The T₂* concentration curve for mouse 2 was below the other four animals (Figures 2A, 3E, green data). Increased resistance during intravenous dose injection was noted, consistent with poor cannulation and the solution entering the tail tissue instead of the tail vein. This illustrates the power of the T₂* derived Gd concentration to ensure cannulation consistency in group studies where animals with decreased agent delivery can be excluded from further analysis. The decreased Gd delivery to the normal tissue was also reflected in the decreased activity of the PET tracer activity curve (Figure 2C), illustrating the parallel changes in both Gd and PET dynamic tracer injection. The PET dynamic curve of mouse 2 was flat compared to the decrease in intensity post bolus of the other mice consistent with slow release of the tracer injected into the tail tissue, rather than the vein. The T₁ derived Gd concentrations curves (Figure 2B) reflect tissue uptake of Gd and were grouped together. This is consistent with the intact blood brain barrier restricting transport of the Gadovist from the blood into the brain tissue. The reduced vascular delivery in mouse 2 did not appear to alter the normal tissue uptake of Gadovist. The decreased intensity of the Gd and PET tracer curves in the normal tissue of mouse 2, was not exhibited in the tumour tissue of mouse 2, as discussed below.

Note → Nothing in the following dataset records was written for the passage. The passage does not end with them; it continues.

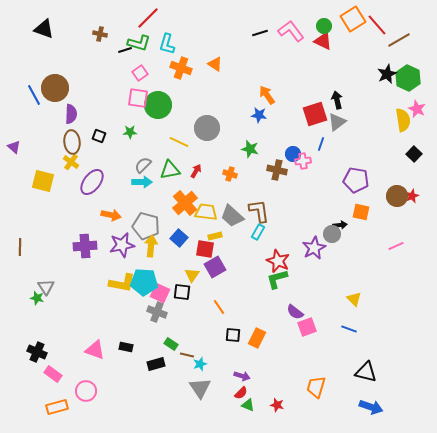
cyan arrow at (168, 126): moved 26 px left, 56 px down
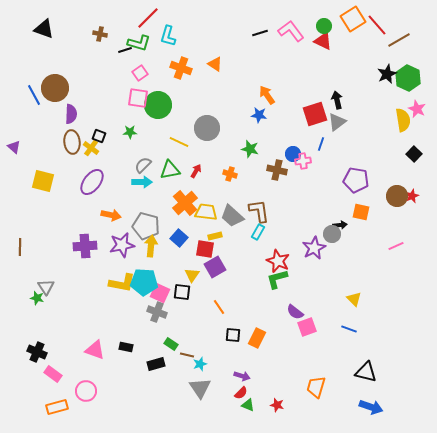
cyan L-shape at (167, 44): moved 1 px right, 8 px up
yellow cross at (71, 162): moved 20 px right, 14 px up
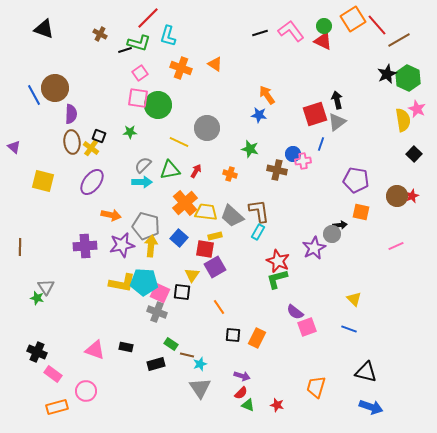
brown cross at (100, 34): rotated 16 degrees clockwise
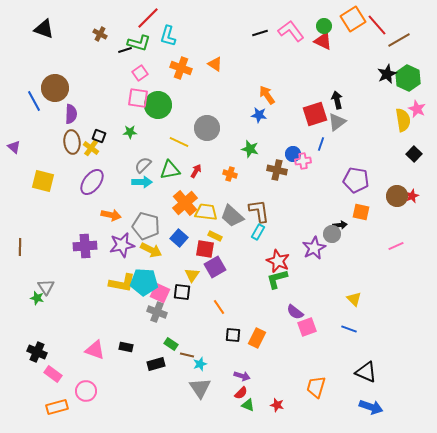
blue line at (34, 95): moved 6 px down
yellow rectangle at (215, 236): rotated 40 degrees clockwise
yellow arrow at (151, 246): moved 4 px down; rotated 110 degrees clockwise
black triangle at (366, 372): rotated 10 degrees clockwise
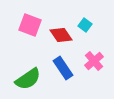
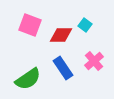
red diamond: rotated 55 degrees counterclockwise
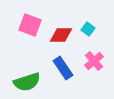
cyan square: moved 3 px right, 4 px down
green semicircle: moved 1 px left, 3 px down; rotated 16 degrees clockwise
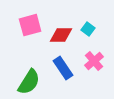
pink square: rotated 35 degrees counterclockwise
green semicircle: moved 2 px right; rotated 40 degrees counterclockwise
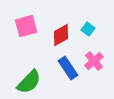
pink square: moved 4 px left, 1 px down
red diamond: rotated 30 degrees counterclockwise
blue rectangle: moved 5 px right
green semicircle: rotated 12 degrees clockwise
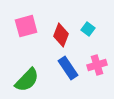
red diamond: rotated 40 degrees counterclockwise
pink cross: moved 3 px right, 4 px down; rotated 24 degrees clockwise
green semicircle: moved 2 px left, 2 px up
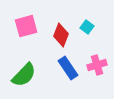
cyan square: moved 1 px left, 2 px up
green semicircle: moved 3 px left, 5 px up
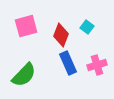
blue rectangle: moved 5 px up; rotated 10 degrees clockwise
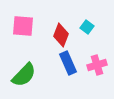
pink square: moved 3 px left; rotated 20 degrees clockwise
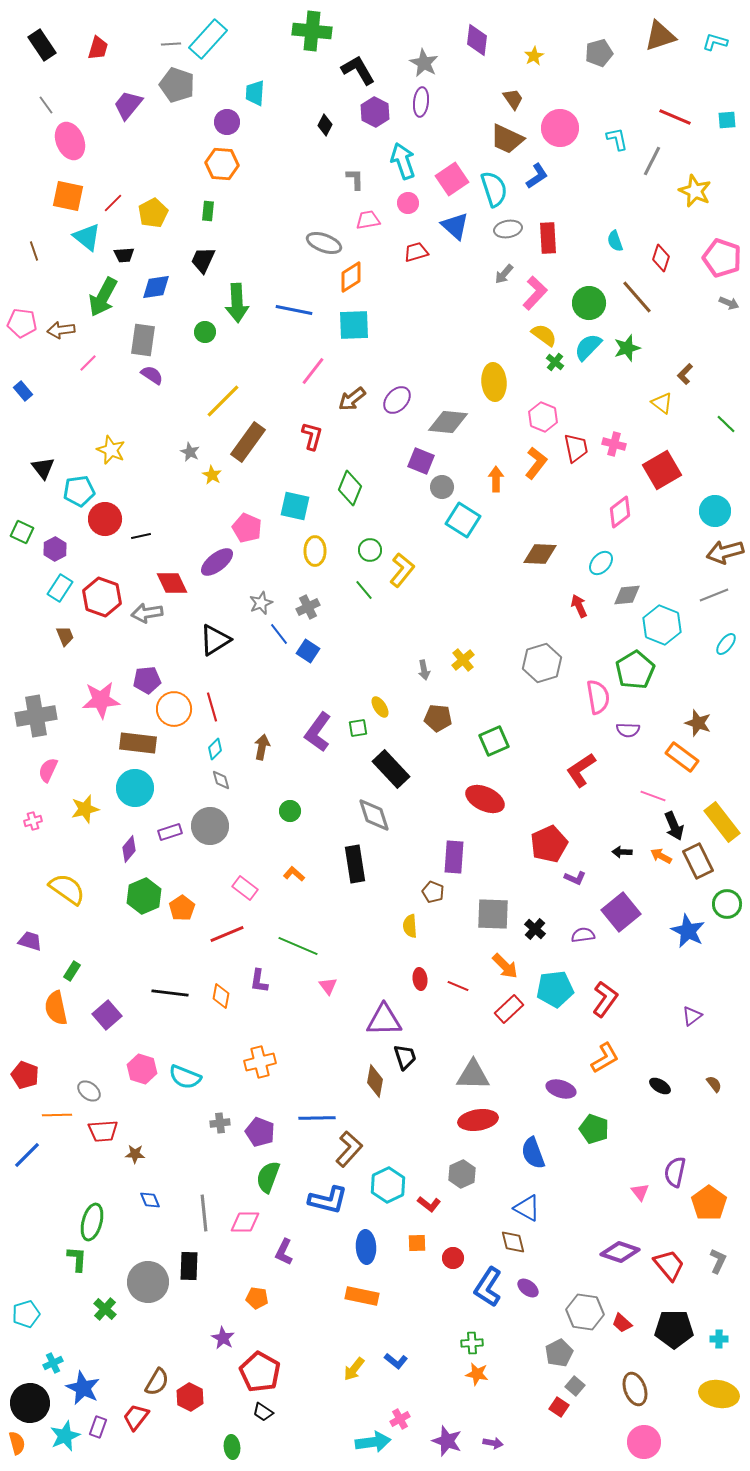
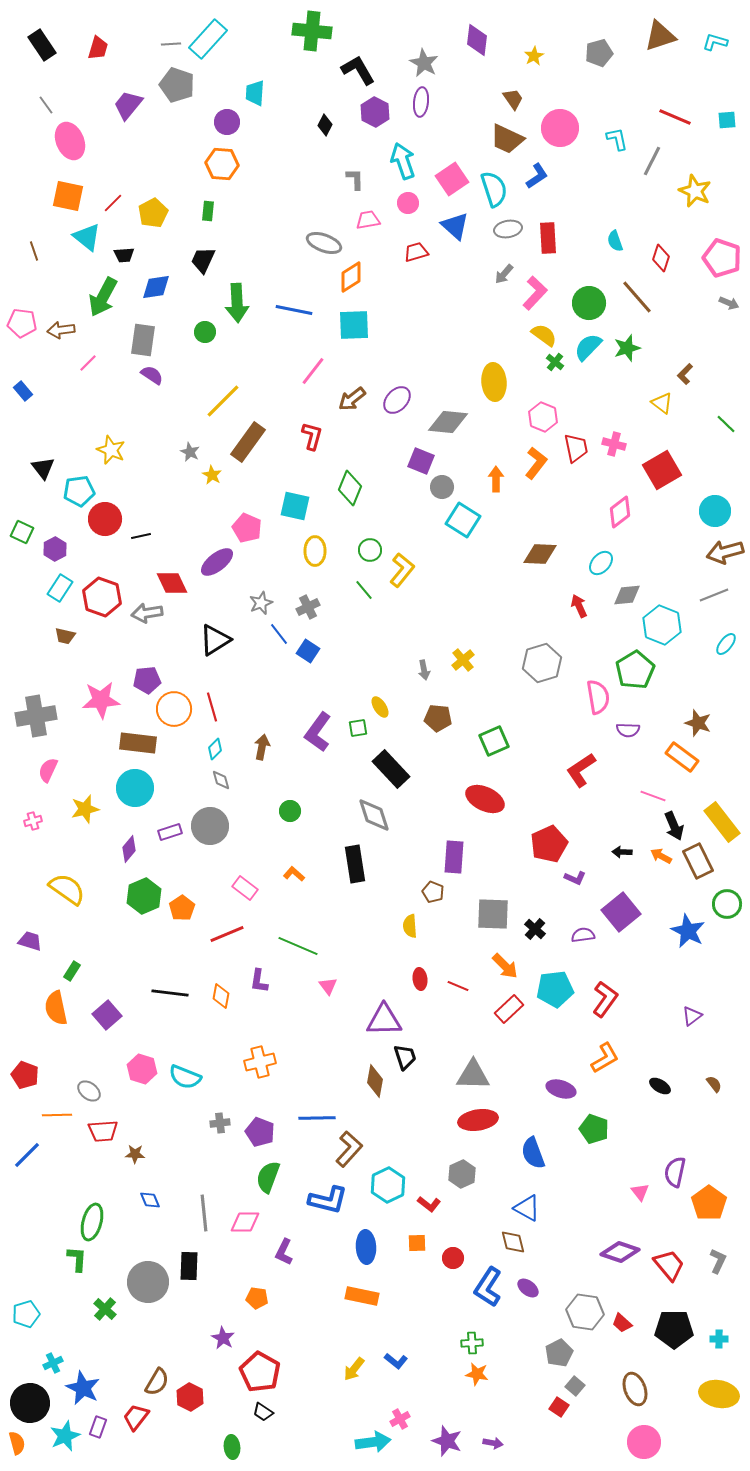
brown trapezoid at (65, 636): rotated 125 degrees clockwise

The tumour tissue in mice 1 and 2 both displayed dramatically enhanced T₂* (Figure 3A) and T₁ (Figure 3B) derived concentration curves relative to corresponding thalamus curves (Figures 2A,B) and compared to the tumour tissue in mice 3, 4, and 5. Mice 3, 4 and 5 showed modest increases in T₂* and T₁ derived concentrations in the tumours (Figure 3C) compared to the normal thalamus tissue (Figure 3E).

The extent of the dramatic increase of delivery and uptake of Gadovist in the two large tumours was not evident in the time activity curves representing the tumour uptake of [¹⁸F]DPA-714 (Figure 3F). For example, at 10 min the T2* curve for the tumour in mouse 2 is approximately 8 times the other curves (Figure 3A), yet the TAC curve is only about double the other curves (Figure 3F). The TAC for the tumour in mouse 2 was similar in intensity to the other three tumours (Figure 3F), despite a higher bolus (Figure 3A) and the TAC amplitude being of less than half the intensity in the thalamus compared to the other mice.